◆ Record extracts
------------
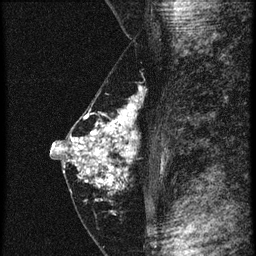
Breast MRI (dynamic contrast-enhanced), one sagittal slice; position 27 of 60 along the scan axis; 4 images stored at this slice position (order not interpretable as contrast timing); 1.5 T; TE 4.2 ms, TR 20.4 ms; 256 × 256 image matrix, field of view 180 × 180 mm. Female patient, age 46 years. Case-level facts recorded for this patient, not image findings: setting: breast cancer imaged before/during neoadjuvant chemotherapy; receptor status: triple-negative.
Annotated regions visible in this slice (semi-automatically segmented with operator editing):
- analysis volume of interest (the breast-tissue region the enhancement analysis was run in; not a lesion): box from (x=67, y=84) to (x=148, y=201) px
- tumour enhancement mask (voxels above the 90 % enhancement threshold inside the analysis volume of interest): (x=69, y=96)–(x=141, y=187)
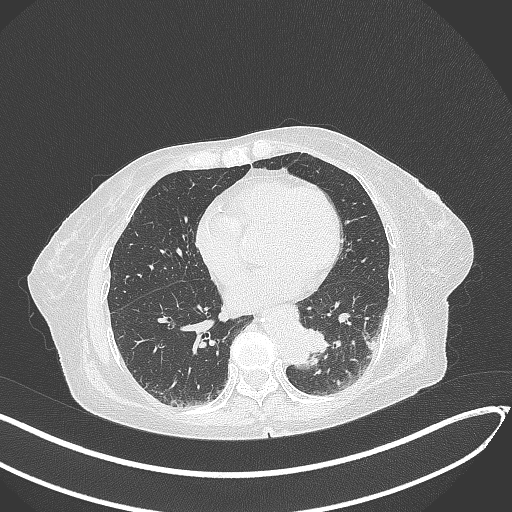
Chest CT, one axial slice; slice 87 of 324 in the series (ordered by position); reconstruction kernel B70f; 120 kVp; lung window (W 1500 / L -600 HU); 1 mm slice thickness; 512 × 512 image matrix, field of view 400 × 400 mm. Patient: female, 82 years. Case-level facts recorded for this patient, not image findings: clinical TNM (as recorded): T1b N0 M1.
Annotated regions visible in this slice (rectangle marked by the reading radiologist):
- lung tumour (recorded histology: adenocarcinoma): bounding box <298,322,334,357> (left, top, right, bottom; pixels)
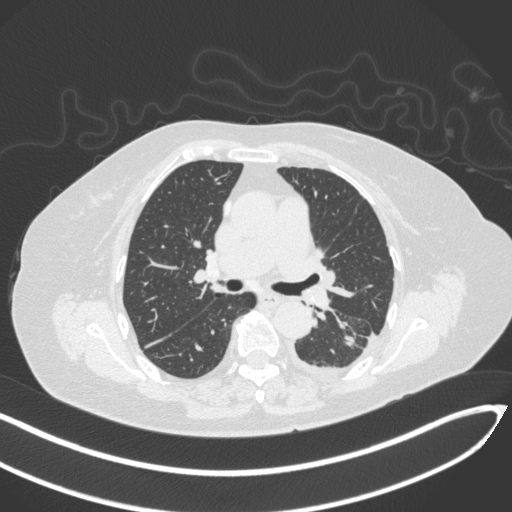
Chest CT, one axial slice; position 189 of 270 along the scan axis; 120 kVp; lung window (W 1500 / L -600 HU); 1 mm slice thickness; 512 × 512 image matrix, field of view 400 × 400 mm. Female patient, age 76 years. Case-level facts recorded for this patient, not image findings: clinical TNM (as recorded): T1c N0 M0.
Outlined on this slice (bounding box drawn by a radiologist):
- lung tumour (recorded histology: adenocarcinoma): box from (x=340, y=334) to (x=358, y=349) px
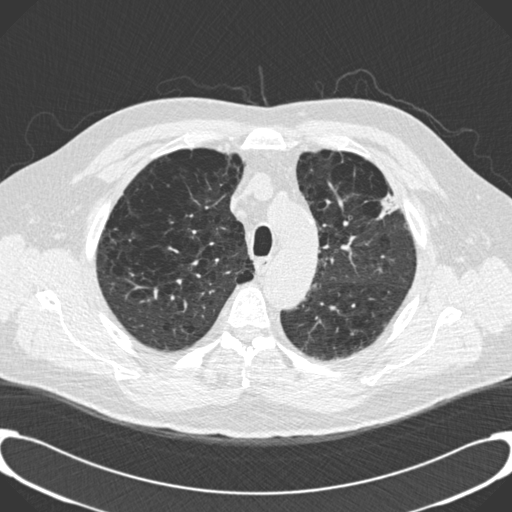
Axial slice from a low-dose chest CT screening exam, third screening round (two years after baseline), lung window (W 1500 / L -600 HU), 2 mm slice thickness, standard (soft-tissue) reconstruction kernel (B30f), slice 38 of 189 in the series. Male, age 59 years at enrolment. Current smoker at enrolment.
Expert-annotated lung lesion, bounding box <362,169,412,227> (left, top, right, bottom; pixels). Screening reader's record for this exam: no non-calcified nodule ≥4 mm recorded. Participant outcome: lung cancer diagnosed 134 days after this screen — bronchiolo-alveolar carcinoma, mixed mucinous and non-mucinous, left upper lobe, stage IA (AJCC 6th edition), 20 mm at pathology.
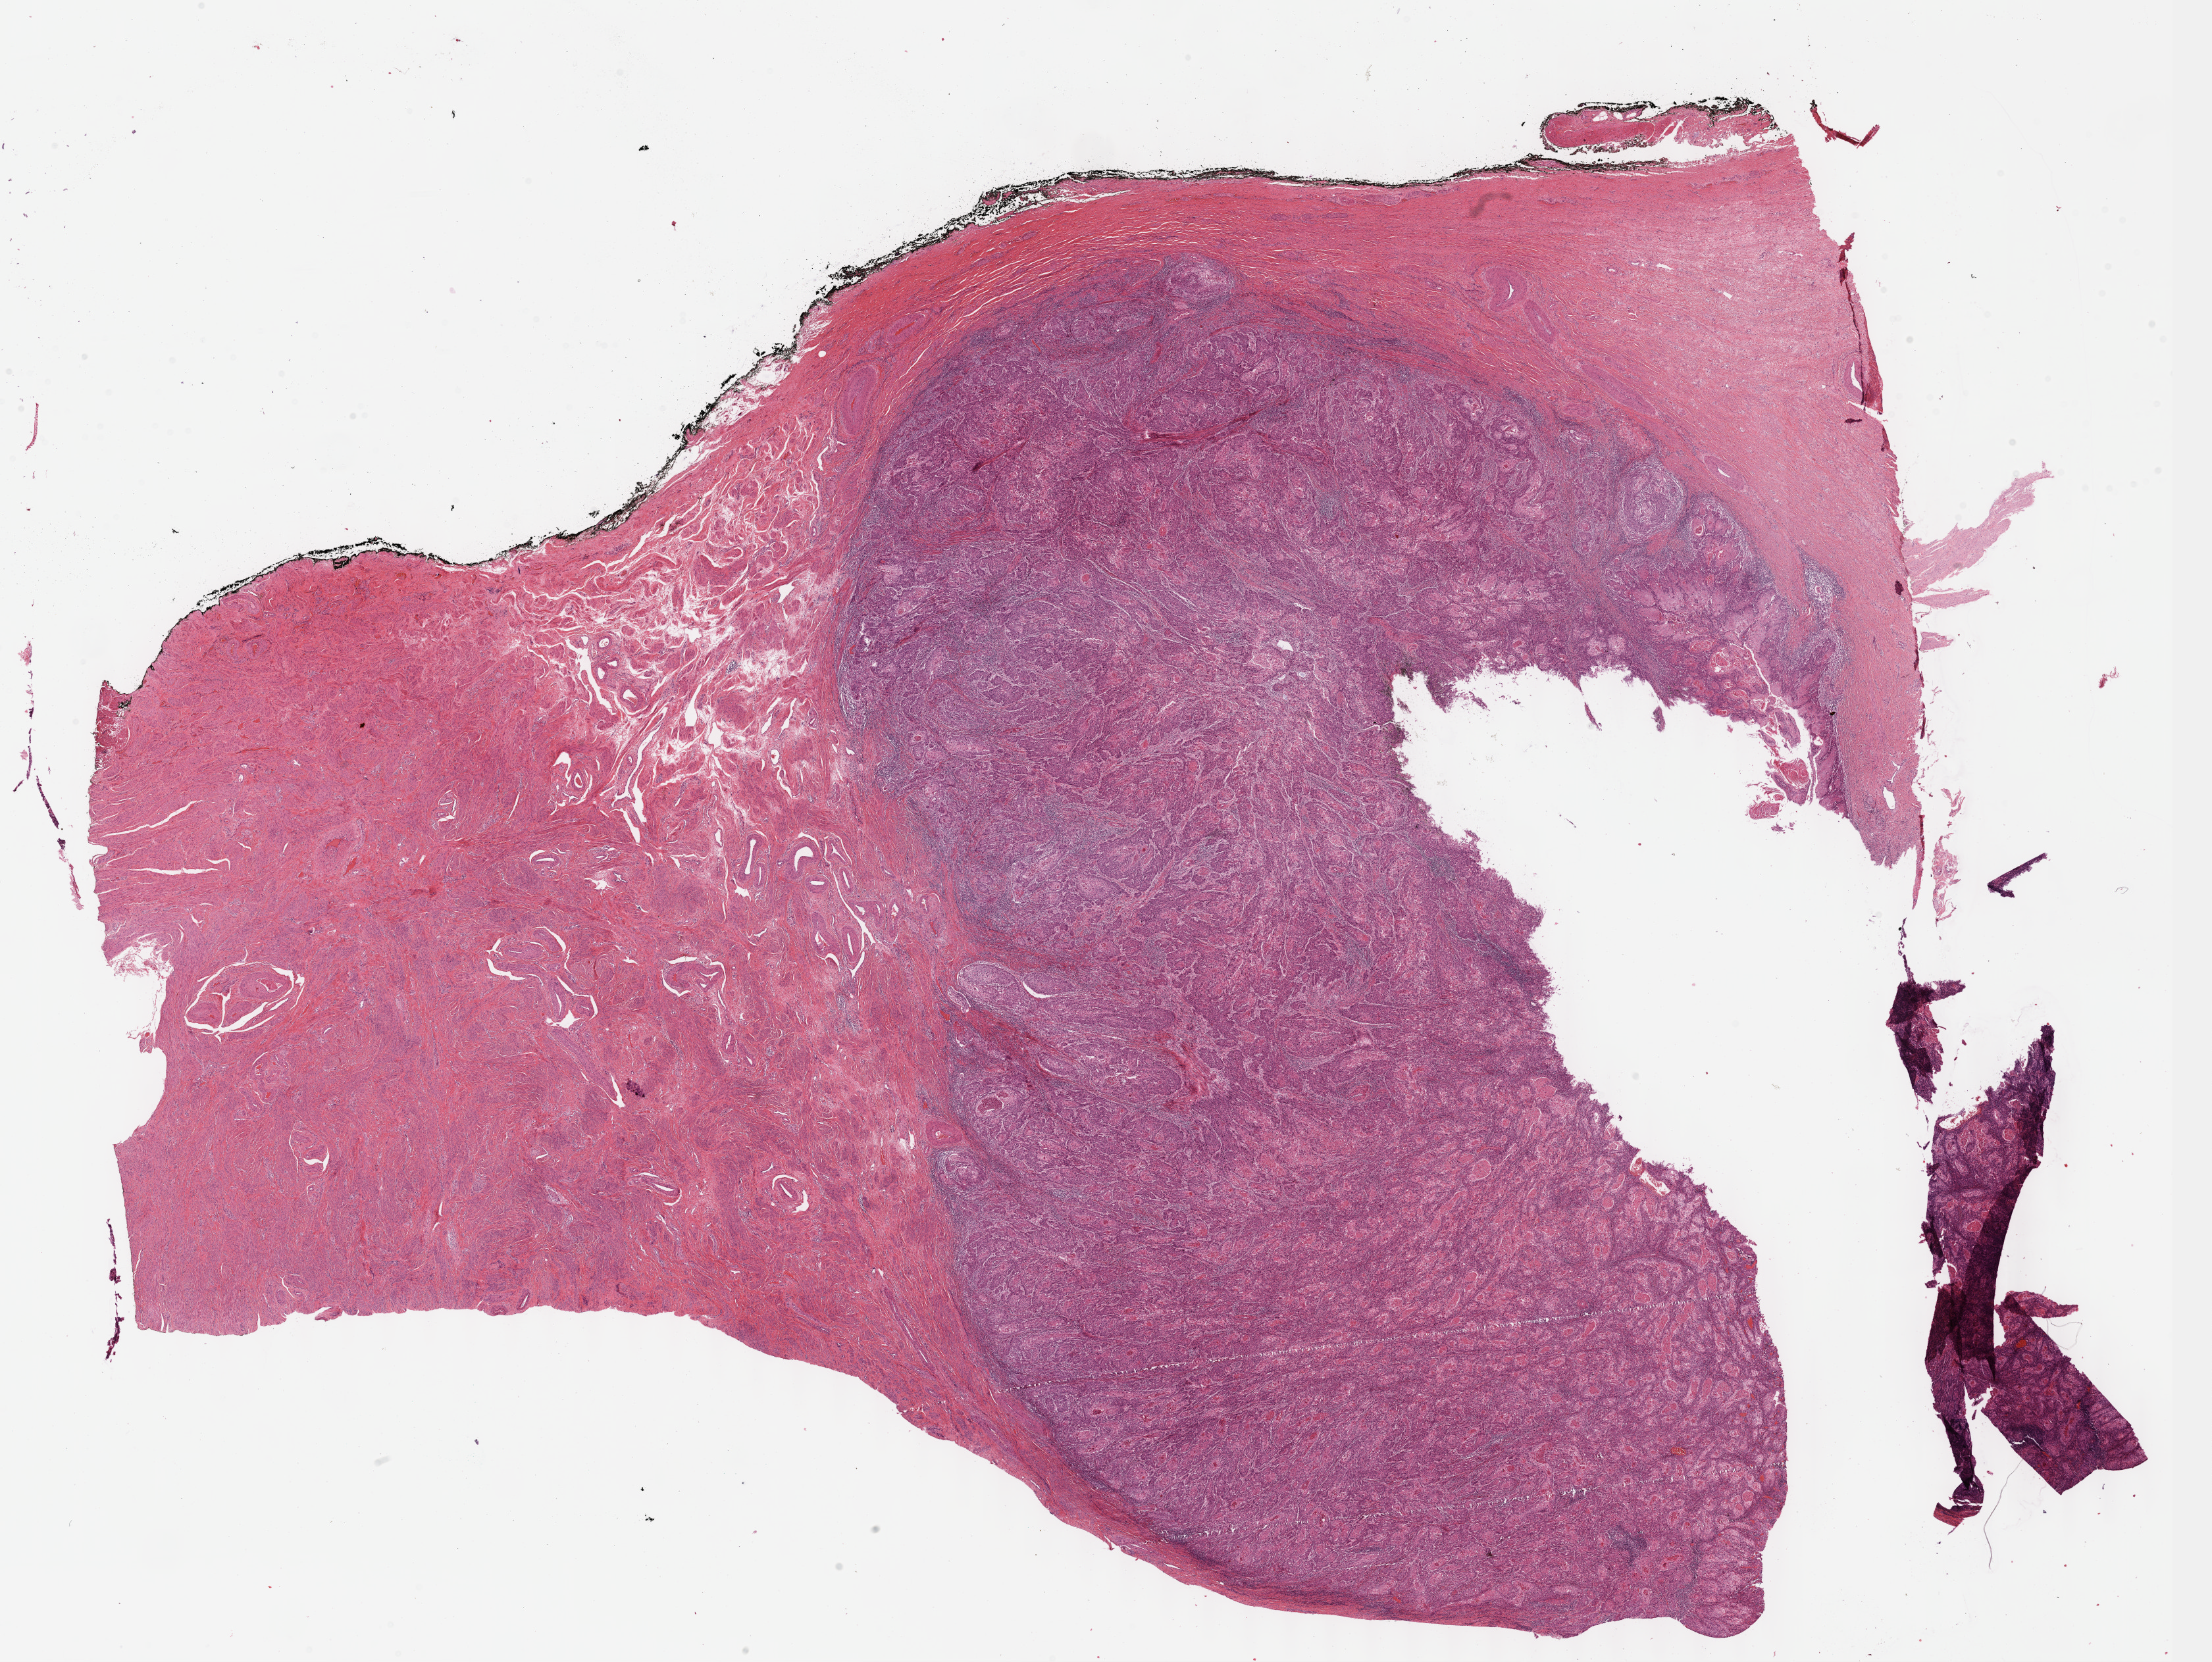
Whole-slide histology image, H&E-stained — whole scanned area (about 27.2 x 20.4 mm) shown as a low-resolution overview, formalin-fixed paraffin-embedded (FFPE) diagnostic section, sample: primary tumour, cervix. Female, age 26 years at initial diagnosis. Histologic grade: G2 (moderately differentiated).
Pathologic diagnosis: Squamous cell carcinoma, NOS (cervix uteri). FIGO stage: IB.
------------
◆ What you need to do
Please return every line in the data that includes the string "axis".

◆ Expected output
Breast MRI (dynamic contrast-enhanced), one sagittal slice; position 27 of 60 along the scan axis; 4 images stored at this slice position (order not interpretable as contrast timing); 1.5 T; TE 4.2 ms, TR 20.4 ms; 256 × 256 image matrix, field of view 180 × 180 mm. Female patient, age 46 years. Case-level facts recorded for this patient, not image findings: setting: breast cancer imaged before/during neoadjuvant chemotherapy; receptor status: triple-negative.
Chest CT, one axial slice; position 189 of 270 along the scan axis; 120 kVp; lung window (W 1500 / L -600 HU); 1 mm slice thickness; 512 × 512 image matrix, field of view 400 × 400 mm. Female patient, age 76 years. Case-level facts recorded for this patient, not image findings: clinical TNM (as recorded): T1c N0 M0.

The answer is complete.